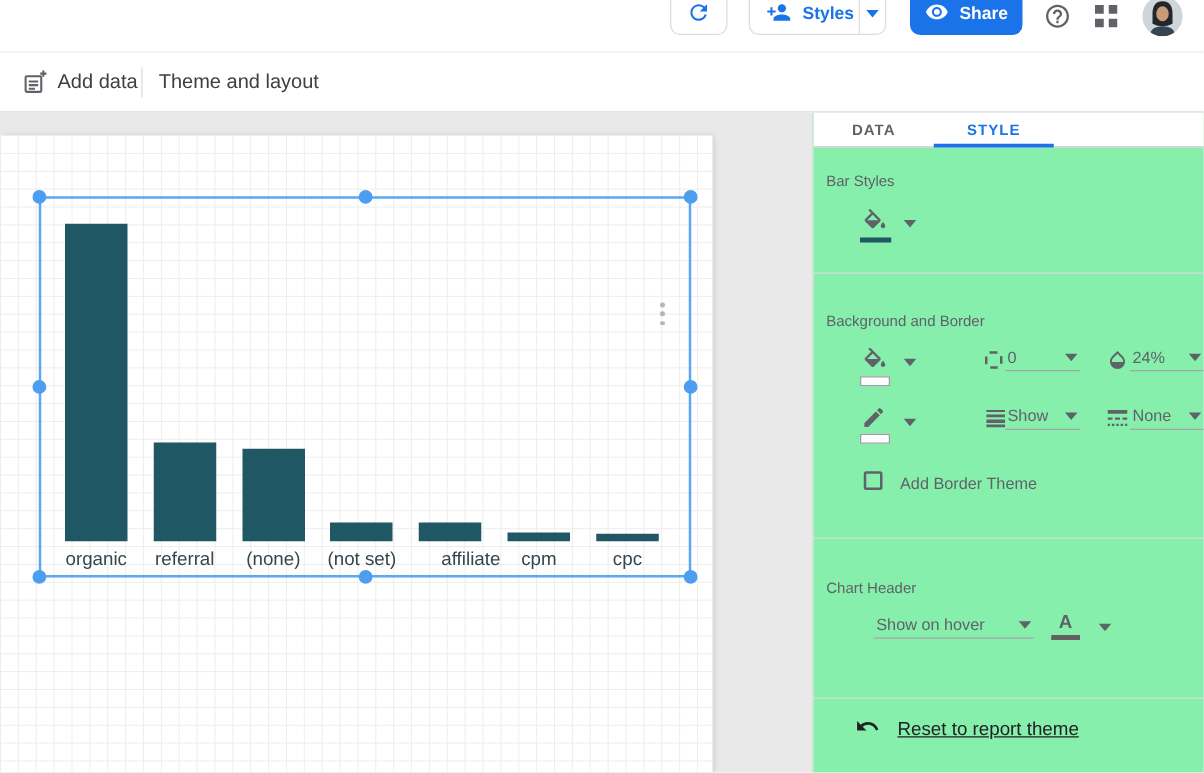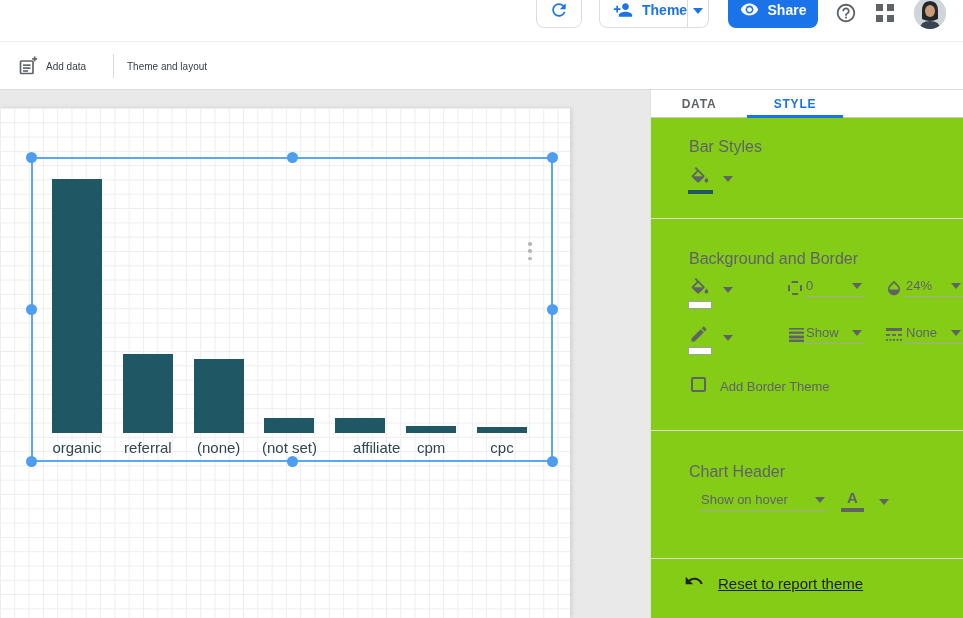"Theme" span.lbl { text: Theme -> Styles }
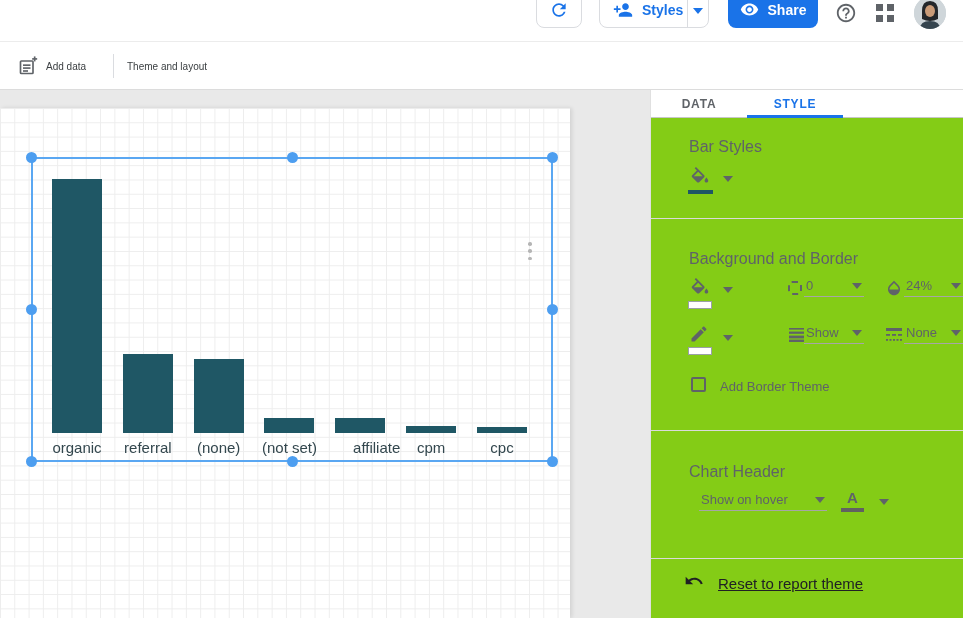"Add data" .tb-item { font-size: 10px -> 16px }
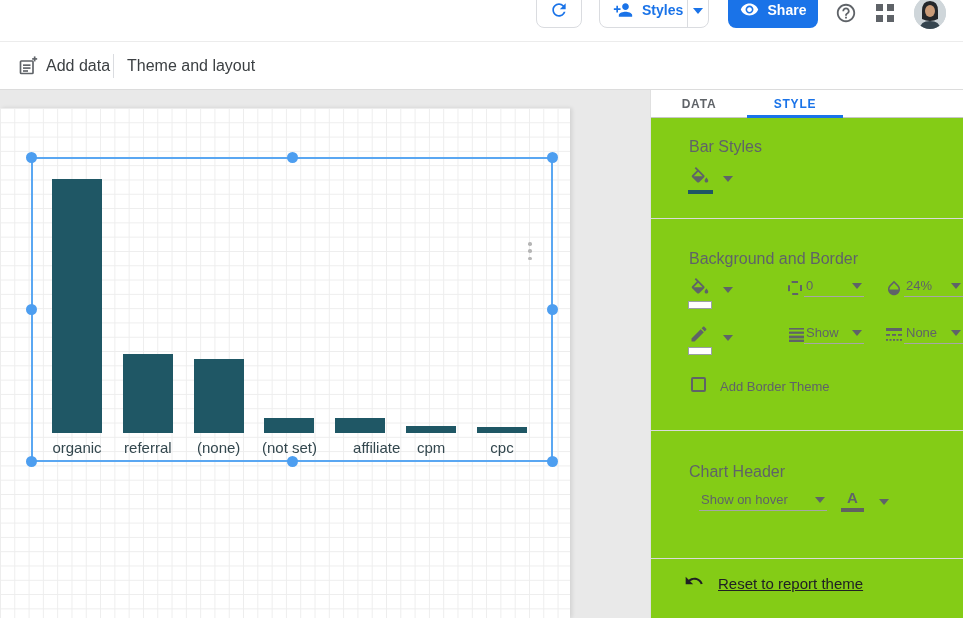"DATA" .panel { background: #84cc16 -> #86efac }
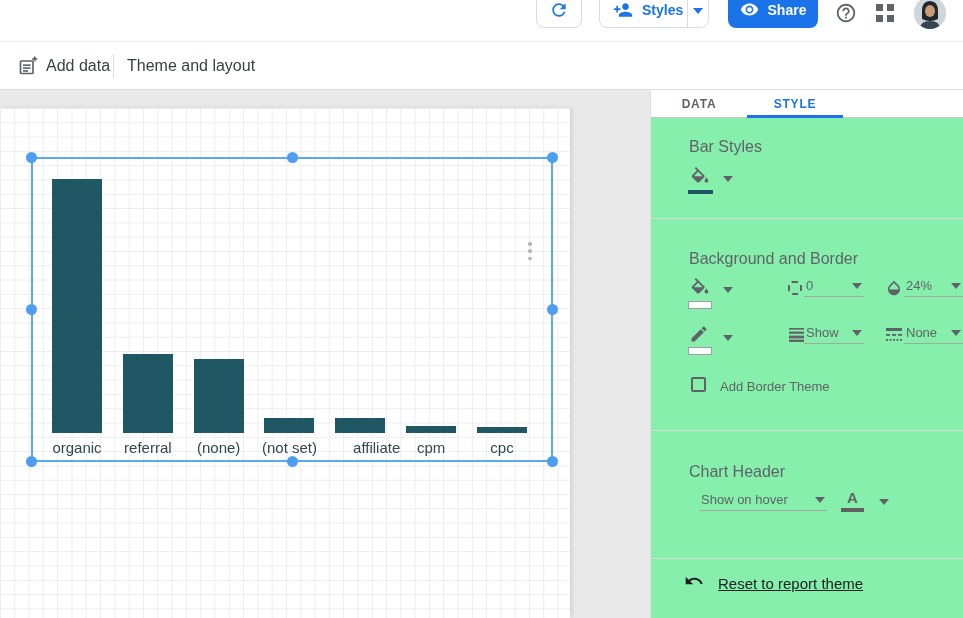"Bar Styles" .sec-title { font-size: 16px -> 12px; left: 38px -> 10px }
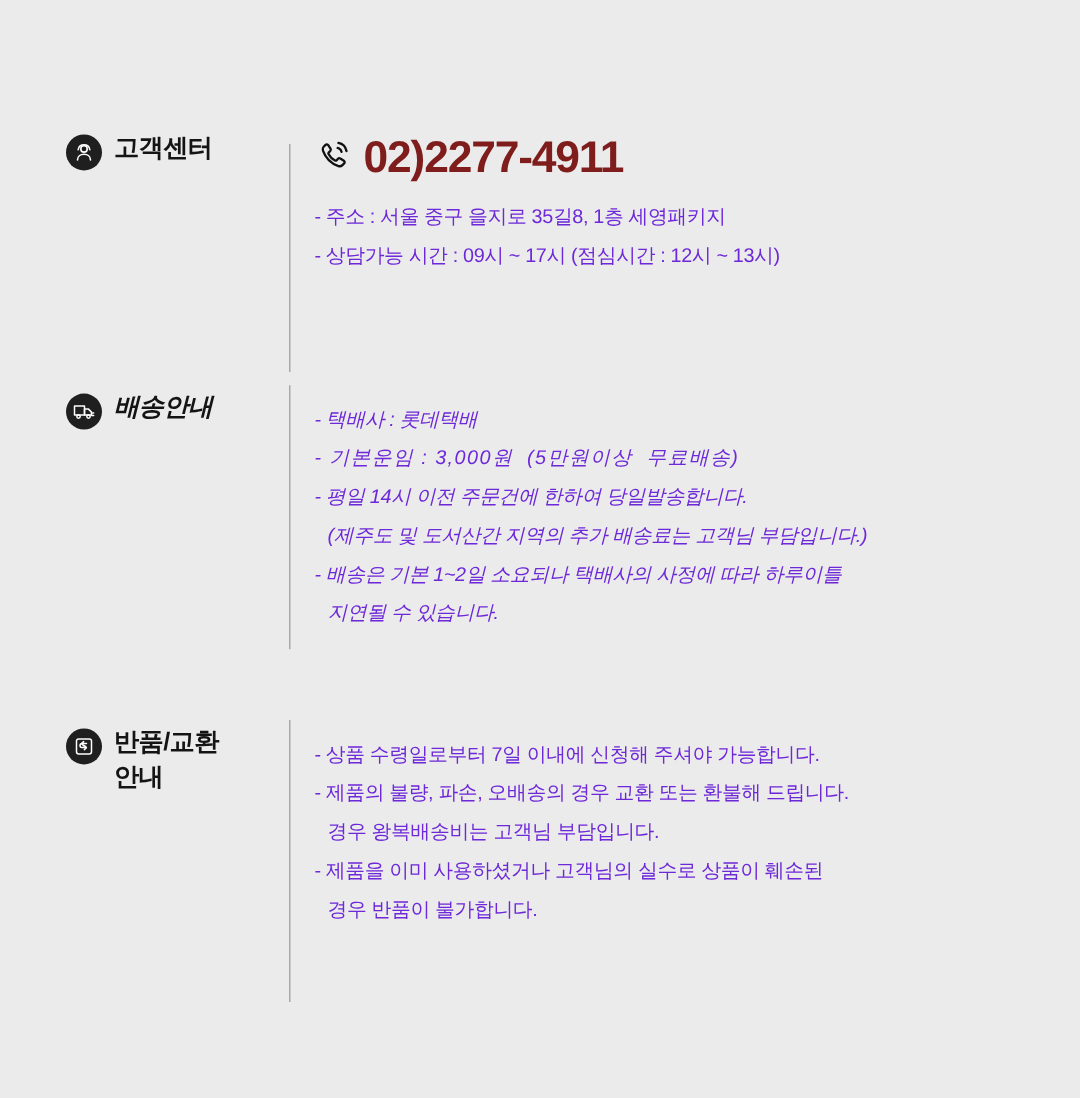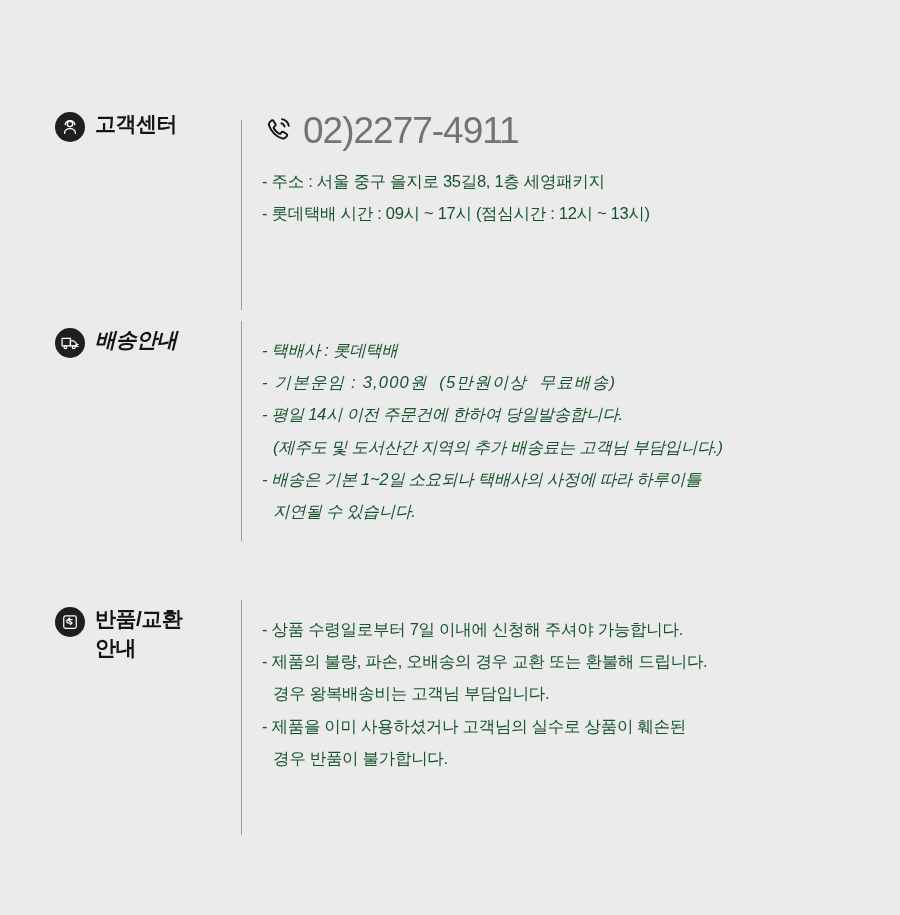"02)2277-4911" .phone-number { color: #737373 -> #7f1d1d; font-weight: normal -> bold }
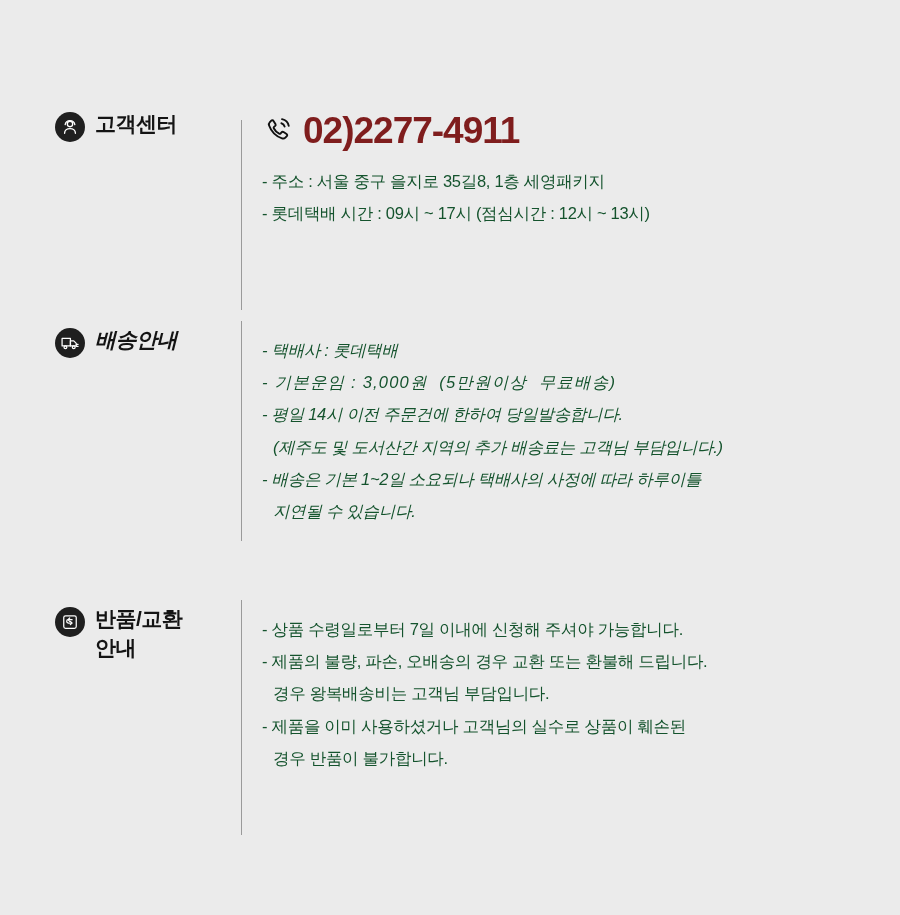"- 주소 : 서울 중구" .line { color: #14532d -> #6d28d9 }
○ ○ ○ ○
ABOUT THIS EXERCISE - Write every entry out again exactly, dropping the pictures.

THE ANSWER -
"Theme" span.lbl { text: Theme -> Styles }
"Add data" .tb-item { font-size: 10px -> 16px }
"DATA" .panel { background: #84cc16 -> #86efac }
"Bar Styles" .sec-title { font-size: 16px -> 12px; left: 38px -> 10px }
"02)2277-4911" .phone-number { color: #737373 -> #7f1d1d; font-weight: normal -> bold }
"- 주소 : 서울 중구" .line { color: #14532d -> #6d28d9 }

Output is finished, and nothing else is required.